* _Apply what you read_:
a. Answer these questions about the model-training walkthrough:
(i) What default value does the gradient_descent function give to alpha?
(ii) Besides "age," which column is dropped right after the age_group column is created?
(iii) What value of alpha is passed to gradient_descent when the model is trained?
b. Resume the model-training walkthrough after its final sentence.

* _Passage for review_:
┌────────

Step 4: Gradient Descent

gradient_descent.py
def gradient_descent(
    X: np.ndarray,
    y: np.ndarray,
    w: np.ndarray,
    b: float,
    alpha: float = 0.01,
    epochs: int = 1000,
    gradient_function=None,
    cost_values: list[float] = None,
) -> tuple[np.ndarray, float]:
    for epoch in range(epochs):
        dw, db = gradient_function(X, y, w, b)
        w -= alpha * dw
        b -= alpha * db

        cost = compute_cost_vectorized(X, y, w, b)  # Compute the cost
        if cost_values is not None:
            cost_values.append(cost)

        print(f"Epoch {epoch + 1}/{epochs}, Cost: {cost:.4f}")

    return w, b

Step 5: Data Cleaning & Feature Engineering

data_cleaning.py
# Age → Binned age_group
df["age_group"] = pd.cut(df["age"], bins=[18,25,35,45,55,65,100], 
                         labels=["18–24", "25–34", "35–44", "45–54", "55–64", "65+"])
df.drop(columns=["age", "day"], inplace=True)

# Binary flags
df["default_flag"] = df["default"].map({"yes": 1, "no": 0})
df["housing_flag"] = df["housing"].map({"yes": 1, "no": 0})
df["loan_flag"] = df["loan"].map({"yes": 1, "no": 0})
df["deposit"] = df["deposit"].map({"yes": 1, "no": 0})
df.drop(columns=["default", "housing", "loan"], inplace=True)

# One-hot encode categorical variables
df = pd.get_dummies(df, columns=[
    "age_group", "marital", "education", "poutcome", 
    "job", "contact", "month"
], drop_first=True)

Step 6: Standardization

standardization.py
feature_cols = [col for col in df.columns if col != "deposit"]
scaler = StandardScaler()
df[feature_cols] = scaler.fit_transform(df[feature_cols])
X = df[feature_cols].astype(float).to_numpy()
y = df["deposit"].to_numpy()

Step 7: Train the Model

train.py
w = np.zeros(X.shape[1])
b = 0
epochs = 1000
cost_values = []

w, b = gradient_descent(X, y, w, b, alpha=0.1, epochs=epochs, 
                        gradient_function=compute_gradients,
                        cost_values=cost_values)

Step 9: Model Evaluation

... gonna post about model evaluation later! That deserves its own article.

└────────

(Dataset entries)

┌────────

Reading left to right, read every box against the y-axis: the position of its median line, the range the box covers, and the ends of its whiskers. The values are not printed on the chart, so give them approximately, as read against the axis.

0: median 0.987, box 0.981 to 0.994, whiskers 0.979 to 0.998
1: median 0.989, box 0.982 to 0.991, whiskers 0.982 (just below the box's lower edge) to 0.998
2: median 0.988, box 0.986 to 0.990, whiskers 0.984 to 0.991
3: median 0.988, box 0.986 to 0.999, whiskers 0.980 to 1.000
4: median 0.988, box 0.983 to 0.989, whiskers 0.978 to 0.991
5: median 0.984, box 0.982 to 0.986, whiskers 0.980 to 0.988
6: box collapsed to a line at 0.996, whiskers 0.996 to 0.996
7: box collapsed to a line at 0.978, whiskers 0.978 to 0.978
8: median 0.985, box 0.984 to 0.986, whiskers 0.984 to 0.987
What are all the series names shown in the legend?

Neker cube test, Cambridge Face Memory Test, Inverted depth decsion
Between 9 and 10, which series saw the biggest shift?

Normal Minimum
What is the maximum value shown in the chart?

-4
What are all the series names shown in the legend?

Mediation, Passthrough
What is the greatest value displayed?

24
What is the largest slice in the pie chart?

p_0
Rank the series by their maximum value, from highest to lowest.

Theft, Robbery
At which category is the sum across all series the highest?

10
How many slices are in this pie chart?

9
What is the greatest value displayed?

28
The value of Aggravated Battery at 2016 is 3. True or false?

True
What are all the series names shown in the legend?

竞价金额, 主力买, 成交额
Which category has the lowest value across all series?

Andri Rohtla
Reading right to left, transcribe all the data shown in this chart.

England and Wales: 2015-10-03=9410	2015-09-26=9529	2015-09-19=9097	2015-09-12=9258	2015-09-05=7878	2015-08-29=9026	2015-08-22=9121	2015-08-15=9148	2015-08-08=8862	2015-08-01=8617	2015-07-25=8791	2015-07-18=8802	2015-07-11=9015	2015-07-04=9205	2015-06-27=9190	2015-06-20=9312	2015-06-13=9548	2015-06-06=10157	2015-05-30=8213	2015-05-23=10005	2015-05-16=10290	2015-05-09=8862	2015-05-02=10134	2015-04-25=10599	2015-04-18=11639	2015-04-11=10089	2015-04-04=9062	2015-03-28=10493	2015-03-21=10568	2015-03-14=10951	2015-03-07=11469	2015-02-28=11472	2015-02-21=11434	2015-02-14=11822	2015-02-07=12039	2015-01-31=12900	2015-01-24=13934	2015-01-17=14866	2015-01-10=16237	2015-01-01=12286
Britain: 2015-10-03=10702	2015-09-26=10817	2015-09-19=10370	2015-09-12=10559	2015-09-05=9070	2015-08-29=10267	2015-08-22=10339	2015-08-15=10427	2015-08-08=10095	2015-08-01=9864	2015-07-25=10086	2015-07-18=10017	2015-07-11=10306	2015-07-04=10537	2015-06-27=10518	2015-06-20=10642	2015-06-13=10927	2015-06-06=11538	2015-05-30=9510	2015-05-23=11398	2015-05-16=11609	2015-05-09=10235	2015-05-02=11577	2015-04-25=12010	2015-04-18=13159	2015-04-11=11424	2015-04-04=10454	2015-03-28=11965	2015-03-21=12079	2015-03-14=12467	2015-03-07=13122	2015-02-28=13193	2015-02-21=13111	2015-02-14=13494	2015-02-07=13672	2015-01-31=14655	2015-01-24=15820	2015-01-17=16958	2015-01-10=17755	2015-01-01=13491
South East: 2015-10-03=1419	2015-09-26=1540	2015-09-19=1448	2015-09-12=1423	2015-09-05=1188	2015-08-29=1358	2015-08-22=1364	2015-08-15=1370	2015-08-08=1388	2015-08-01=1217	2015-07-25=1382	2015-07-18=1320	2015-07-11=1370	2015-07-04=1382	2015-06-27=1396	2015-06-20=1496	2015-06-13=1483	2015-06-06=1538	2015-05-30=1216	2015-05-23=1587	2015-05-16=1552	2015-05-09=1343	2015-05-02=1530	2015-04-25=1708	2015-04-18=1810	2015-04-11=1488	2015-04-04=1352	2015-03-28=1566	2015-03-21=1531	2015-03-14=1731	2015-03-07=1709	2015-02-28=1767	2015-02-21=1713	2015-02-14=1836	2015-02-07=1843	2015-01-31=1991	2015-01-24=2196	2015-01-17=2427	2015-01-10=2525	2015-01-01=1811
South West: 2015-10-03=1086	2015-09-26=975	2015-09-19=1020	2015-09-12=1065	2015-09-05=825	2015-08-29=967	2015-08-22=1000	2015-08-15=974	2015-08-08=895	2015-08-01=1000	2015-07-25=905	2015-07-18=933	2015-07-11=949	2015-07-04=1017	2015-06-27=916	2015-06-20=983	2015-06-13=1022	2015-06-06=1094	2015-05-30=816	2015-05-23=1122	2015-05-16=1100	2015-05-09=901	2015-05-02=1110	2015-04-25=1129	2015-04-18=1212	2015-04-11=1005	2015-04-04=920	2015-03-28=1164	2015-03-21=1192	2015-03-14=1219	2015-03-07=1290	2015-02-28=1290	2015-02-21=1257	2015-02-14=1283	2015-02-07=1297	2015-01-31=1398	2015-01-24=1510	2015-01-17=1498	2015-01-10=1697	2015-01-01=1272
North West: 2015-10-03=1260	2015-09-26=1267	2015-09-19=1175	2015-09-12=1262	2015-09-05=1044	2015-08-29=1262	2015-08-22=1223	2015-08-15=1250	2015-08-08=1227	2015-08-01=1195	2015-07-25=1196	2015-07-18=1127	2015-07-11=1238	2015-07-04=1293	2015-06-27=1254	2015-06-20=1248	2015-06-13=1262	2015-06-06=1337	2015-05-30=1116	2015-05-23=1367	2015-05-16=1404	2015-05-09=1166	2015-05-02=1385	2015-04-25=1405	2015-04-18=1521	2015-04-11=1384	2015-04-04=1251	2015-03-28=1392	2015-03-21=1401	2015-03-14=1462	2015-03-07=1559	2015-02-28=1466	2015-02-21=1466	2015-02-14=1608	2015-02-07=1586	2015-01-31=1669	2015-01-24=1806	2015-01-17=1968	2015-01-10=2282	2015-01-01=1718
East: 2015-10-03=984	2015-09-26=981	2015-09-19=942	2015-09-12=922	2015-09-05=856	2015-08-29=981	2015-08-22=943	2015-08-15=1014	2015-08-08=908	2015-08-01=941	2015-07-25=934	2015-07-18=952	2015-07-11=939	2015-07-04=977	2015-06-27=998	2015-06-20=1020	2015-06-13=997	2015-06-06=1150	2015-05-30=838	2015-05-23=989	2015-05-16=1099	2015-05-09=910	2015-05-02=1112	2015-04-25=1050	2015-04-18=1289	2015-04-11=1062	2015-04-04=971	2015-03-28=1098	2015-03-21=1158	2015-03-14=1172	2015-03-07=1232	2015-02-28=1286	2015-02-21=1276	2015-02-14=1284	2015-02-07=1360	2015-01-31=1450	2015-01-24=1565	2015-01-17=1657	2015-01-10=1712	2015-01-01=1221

└────────

* _Exercise results_:
a.
(i) 0.01
(ii) "day"
(iii) 0.1

b.
Predicted Probability Logistic Regression

Predicted Probability Logistic Regression

ROC Curve Logistic Regression

ROC Curve Logistic Regression

Training Loss Logistic Regression

Training Loss Logistic Regression

Feature Importance Logistic Regression

Feature Importance Logistic Regression

Precision Recall Logistic Regression

Precision Recall Logistic Regression

Confusion Matrix Logistic Regression

Confusion Matrix Logistic Regression

Learnings

Working through this project, I really came to appreciate how much of machine learning is about the data, not just the math. I started by wrangling the raw bank dataset, turning categorical variables into numbers, binning ages into groups, and dropping columns that didn’t add value. One-hot encoding for multi-class features was a must, and I saw how even a single irrelevant column could throw off the whole model. It’s clear now that careful feature engineering and cleaning are the foundation for any successful model.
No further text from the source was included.